In the beginning, the web, or WEB as it was known then, was a mystery. Like gopher and archie, it was a character-based internet tool interface that only the proud, the few, and the early internet users knew about. Then, everything changed. First, the Commercial Internet Exchange (CIX) made it easy for anyone to get on the net, and then two graduate students, Marc Andreessen and Eric Bina, at the National Center for Supercomputing Applications (NCSA) at the University of Illinois Urbana-Champaign, created the first popular web browser: Mosaic.

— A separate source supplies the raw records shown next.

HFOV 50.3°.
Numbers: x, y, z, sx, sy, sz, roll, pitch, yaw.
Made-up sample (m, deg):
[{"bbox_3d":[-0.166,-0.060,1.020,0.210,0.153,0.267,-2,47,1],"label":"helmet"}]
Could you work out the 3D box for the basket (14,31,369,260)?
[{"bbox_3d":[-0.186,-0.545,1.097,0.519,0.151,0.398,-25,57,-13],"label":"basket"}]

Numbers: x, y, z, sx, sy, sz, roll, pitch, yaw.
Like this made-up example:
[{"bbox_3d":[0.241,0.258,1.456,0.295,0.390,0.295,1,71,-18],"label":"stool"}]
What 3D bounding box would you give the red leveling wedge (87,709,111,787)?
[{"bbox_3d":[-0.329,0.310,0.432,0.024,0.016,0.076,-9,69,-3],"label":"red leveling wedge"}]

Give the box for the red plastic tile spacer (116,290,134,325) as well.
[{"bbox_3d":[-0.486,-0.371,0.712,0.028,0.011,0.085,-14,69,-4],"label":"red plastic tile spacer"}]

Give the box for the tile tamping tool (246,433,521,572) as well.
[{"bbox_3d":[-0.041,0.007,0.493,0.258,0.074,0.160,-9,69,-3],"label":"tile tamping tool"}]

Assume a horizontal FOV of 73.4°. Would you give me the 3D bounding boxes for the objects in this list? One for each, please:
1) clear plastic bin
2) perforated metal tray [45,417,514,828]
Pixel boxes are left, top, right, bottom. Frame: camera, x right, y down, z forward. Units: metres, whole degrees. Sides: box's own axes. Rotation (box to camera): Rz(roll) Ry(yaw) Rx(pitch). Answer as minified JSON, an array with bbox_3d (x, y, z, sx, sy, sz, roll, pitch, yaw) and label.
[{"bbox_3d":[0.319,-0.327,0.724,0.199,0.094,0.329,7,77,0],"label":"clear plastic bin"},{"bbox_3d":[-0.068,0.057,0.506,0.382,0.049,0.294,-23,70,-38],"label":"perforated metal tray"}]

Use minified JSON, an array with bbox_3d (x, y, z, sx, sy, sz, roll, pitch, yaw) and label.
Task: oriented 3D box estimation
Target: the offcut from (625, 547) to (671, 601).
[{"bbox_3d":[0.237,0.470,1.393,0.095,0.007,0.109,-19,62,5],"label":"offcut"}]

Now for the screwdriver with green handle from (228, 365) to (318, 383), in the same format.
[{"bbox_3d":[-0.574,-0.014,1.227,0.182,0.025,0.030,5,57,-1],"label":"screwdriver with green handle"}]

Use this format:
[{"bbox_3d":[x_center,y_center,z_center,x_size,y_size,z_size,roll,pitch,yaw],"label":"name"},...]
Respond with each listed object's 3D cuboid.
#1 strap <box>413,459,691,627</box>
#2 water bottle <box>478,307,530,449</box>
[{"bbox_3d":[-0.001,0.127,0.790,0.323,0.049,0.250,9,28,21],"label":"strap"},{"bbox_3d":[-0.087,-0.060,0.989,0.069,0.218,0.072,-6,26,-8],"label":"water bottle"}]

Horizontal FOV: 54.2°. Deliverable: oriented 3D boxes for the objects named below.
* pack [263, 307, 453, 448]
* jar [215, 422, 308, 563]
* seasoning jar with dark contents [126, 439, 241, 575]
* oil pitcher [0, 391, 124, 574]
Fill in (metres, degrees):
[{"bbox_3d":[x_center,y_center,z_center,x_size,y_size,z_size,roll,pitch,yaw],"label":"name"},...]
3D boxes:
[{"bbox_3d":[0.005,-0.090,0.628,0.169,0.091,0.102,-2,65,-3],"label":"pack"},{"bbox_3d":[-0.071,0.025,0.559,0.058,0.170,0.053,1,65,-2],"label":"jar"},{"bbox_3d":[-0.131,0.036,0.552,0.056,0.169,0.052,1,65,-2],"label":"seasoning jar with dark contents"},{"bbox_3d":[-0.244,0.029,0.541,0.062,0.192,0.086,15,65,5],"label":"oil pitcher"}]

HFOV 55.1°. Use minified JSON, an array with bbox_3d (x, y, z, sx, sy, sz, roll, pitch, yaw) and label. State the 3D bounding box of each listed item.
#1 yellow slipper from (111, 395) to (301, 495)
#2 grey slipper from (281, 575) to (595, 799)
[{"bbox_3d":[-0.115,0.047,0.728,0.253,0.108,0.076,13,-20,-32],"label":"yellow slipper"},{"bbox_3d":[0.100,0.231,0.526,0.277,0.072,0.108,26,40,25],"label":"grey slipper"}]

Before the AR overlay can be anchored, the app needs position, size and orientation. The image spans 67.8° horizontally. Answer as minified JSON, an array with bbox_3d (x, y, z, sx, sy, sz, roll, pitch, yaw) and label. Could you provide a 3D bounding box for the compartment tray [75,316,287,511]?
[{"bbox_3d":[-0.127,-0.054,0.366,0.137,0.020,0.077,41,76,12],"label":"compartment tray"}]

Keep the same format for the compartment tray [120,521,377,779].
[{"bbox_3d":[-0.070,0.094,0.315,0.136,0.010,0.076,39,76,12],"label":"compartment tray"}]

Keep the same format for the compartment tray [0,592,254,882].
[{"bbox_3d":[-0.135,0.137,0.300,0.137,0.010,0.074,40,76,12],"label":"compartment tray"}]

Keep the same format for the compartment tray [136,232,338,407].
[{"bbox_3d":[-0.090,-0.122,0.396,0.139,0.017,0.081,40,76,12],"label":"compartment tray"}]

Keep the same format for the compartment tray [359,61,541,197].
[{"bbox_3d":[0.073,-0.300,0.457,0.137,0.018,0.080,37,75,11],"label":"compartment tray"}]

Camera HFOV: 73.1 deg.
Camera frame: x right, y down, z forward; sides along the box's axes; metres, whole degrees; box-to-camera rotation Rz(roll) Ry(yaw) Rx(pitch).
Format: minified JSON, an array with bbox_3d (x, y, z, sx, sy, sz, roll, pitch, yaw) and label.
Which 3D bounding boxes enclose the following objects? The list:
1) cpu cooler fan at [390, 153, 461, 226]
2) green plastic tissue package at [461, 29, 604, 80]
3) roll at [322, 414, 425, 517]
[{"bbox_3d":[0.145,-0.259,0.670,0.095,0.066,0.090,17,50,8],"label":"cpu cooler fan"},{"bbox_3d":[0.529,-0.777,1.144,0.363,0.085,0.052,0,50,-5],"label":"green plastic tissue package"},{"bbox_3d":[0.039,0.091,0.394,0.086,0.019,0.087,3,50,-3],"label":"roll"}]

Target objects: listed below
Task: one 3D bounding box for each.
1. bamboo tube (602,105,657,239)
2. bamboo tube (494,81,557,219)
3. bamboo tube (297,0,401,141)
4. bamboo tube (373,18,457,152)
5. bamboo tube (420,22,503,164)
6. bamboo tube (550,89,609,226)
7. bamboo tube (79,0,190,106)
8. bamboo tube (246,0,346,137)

Lookmark Now Tracks App Updates

John Vorhees:

Lookmark is a bookmarking and monitoring service for iTunes content. It’s an excellent way to save apps, movies, books, and other media for later. Users who purchase a subscription can also use Lookmark to track price changes for apps, which is useful for bargain hunters. Today, Lookmark released an update that pushes the app further into the realm of app monitoring that started with price tracking. Now, users can also track when iOS and macOS apps are updated on the App Store and Mac App Store.

[…]

From inside the Lookmark app, you can access Apple’s store pages for your saved media, which can be filtered by type and other criteria like whether there has been a price update. Saved media can be shared or deleted, and if you are a subscriber, you can turn on price and update monitoring for apps. This last feature is new. By turning on update watching, subscribers will be alerted to new updates to apps with rich notifications that include the release notes. In Lookmark, there is also a new dedicated Updates section where you can view all the updates you track chronologically.